**ASSIGNMENT**
Return the run of lines below that opens with the line containing "right eye: (105, 42)" and closes with the line containing "right shoulder: (220, 94)", keeping each one exact.

**STUDY MATERIAL**

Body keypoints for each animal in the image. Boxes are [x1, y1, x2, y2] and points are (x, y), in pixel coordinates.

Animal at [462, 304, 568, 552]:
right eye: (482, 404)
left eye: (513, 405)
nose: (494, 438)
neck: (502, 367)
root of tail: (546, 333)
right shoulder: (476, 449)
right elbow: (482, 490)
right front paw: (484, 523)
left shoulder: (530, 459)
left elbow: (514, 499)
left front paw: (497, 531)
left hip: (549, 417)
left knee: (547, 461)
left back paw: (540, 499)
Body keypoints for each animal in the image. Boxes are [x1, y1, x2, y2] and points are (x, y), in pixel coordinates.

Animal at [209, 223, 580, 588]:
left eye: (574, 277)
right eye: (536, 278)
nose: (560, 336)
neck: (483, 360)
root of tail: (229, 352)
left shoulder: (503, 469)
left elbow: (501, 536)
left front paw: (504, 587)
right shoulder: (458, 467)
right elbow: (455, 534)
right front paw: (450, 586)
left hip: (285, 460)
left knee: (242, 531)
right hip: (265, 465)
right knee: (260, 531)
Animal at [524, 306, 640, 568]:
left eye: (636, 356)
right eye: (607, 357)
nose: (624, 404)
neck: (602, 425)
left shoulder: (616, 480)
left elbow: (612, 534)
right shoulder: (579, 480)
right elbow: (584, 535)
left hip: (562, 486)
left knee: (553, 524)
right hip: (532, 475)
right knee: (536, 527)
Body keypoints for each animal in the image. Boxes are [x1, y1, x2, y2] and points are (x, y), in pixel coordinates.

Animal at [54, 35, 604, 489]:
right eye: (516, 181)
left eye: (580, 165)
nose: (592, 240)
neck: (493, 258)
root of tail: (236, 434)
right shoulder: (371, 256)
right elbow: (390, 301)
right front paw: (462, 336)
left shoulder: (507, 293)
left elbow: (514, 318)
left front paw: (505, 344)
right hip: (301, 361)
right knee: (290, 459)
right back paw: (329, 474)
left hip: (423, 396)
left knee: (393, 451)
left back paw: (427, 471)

...

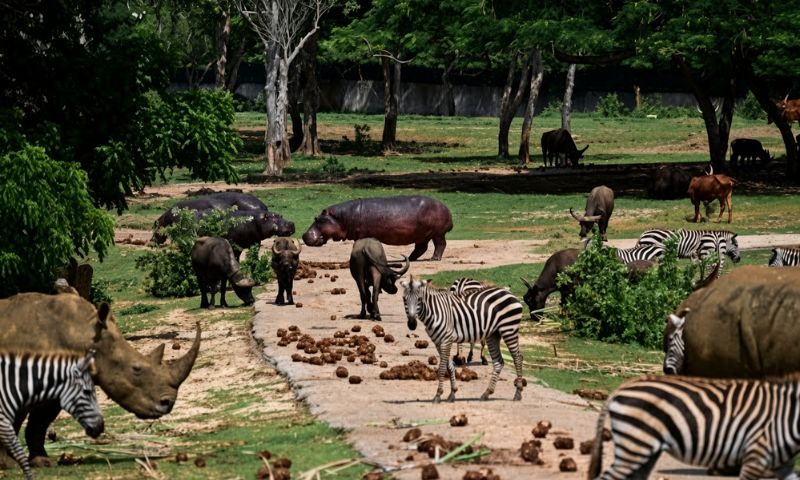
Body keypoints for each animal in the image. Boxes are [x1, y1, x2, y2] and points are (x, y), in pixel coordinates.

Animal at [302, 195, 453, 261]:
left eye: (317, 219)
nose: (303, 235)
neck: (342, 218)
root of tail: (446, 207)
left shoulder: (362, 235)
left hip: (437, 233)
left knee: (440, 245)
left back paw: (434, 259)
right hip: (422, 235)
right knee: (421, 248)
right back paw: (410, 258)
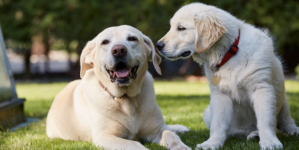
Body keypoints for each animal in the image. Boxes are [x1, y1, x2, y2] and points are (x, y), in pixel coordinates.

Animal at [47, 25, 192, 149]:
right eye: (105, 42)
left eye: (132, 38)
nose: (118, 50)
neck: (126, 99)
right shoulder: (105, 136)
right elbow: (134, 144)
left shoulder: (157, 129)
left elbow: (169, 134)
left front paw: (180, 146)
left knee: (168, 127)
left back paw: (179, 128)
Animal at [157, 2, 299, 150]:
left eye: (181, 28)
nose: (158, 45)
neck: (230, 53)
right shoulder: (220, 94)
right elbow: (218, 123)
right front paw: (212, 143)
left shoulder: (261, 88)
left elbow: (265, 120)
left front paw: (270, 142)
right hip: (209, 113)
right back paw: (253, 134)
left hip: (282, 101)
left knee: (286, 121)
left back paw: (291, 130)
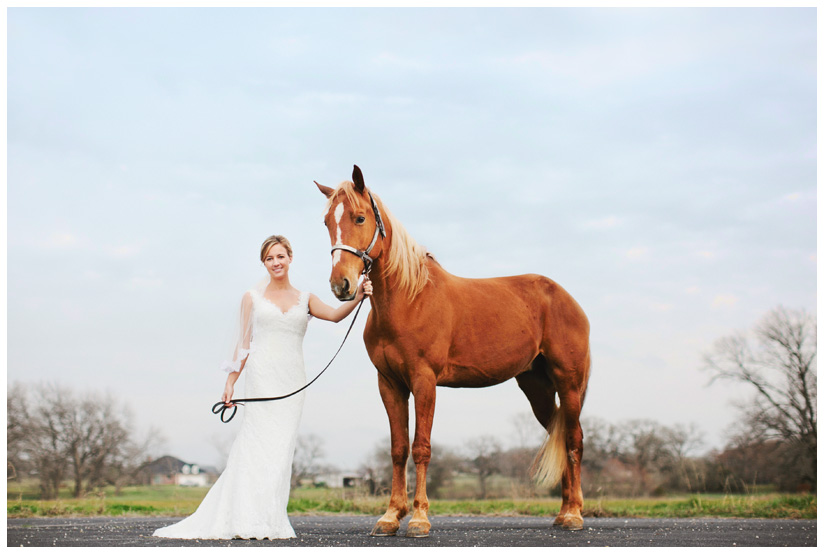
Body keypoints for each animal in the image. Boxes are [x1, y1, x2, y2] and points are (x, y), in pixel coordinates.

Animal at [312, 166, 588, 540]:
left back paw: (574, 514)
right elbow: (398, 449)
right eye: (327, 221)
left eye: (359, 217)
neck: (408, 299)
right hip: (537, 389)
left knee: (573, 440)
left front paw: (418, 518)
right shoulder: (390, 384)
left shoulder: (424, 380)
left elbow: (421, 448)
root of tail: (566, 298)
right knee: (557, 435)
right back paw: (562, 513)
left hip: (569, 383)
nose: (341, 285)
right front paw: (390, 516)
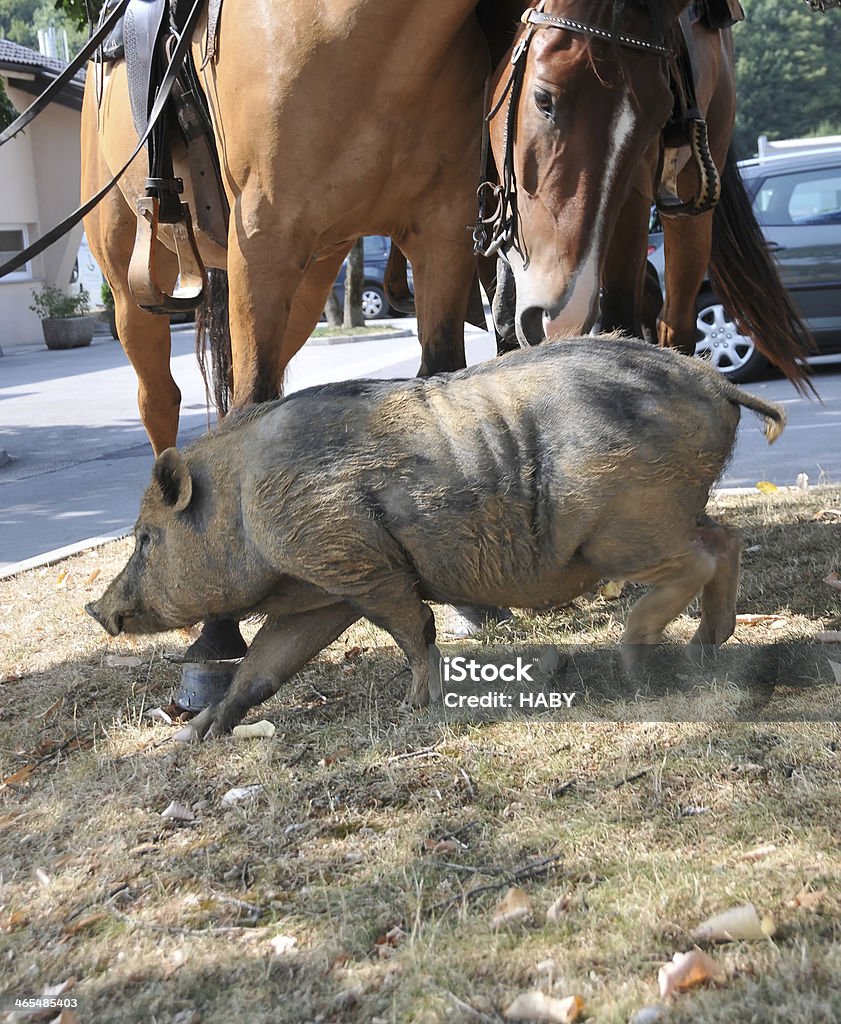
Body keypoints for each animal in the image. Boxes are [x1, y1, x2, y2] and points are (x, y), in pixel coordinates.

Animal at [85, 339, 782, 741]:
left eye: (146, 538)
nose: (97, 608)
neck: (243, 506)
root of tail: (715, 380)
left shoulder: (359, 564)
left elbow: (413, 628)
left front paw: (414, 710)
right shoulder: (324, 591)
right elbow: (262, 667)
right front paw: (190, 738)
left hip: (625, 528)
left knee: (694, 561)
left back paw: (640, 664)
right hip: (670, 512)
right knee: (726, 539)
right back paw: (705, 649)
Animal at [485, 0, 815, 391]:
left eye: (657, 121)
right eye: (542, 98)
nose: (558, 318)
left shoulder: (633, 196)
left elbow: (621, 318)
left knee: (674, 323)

**ANSWER TO THE PROBLEM**
right eye: (105, 42)
left eye: (132, 38)
nose: (118, 50)
neck: (126, 99)
right shoulder: (105, 136)
right elbow: (134, 144)
left shoulder: (157, 129)
left elbow: (169, 134)
left front paw: (180, 146)
left knee: (168, 127)
left back paw: (179, 128)
Animal at [157, 2, 299, 150]:
left eye: (181, 28)
nose: (158, 45)
neck: (230, 53)
right shoulder: (220, 94)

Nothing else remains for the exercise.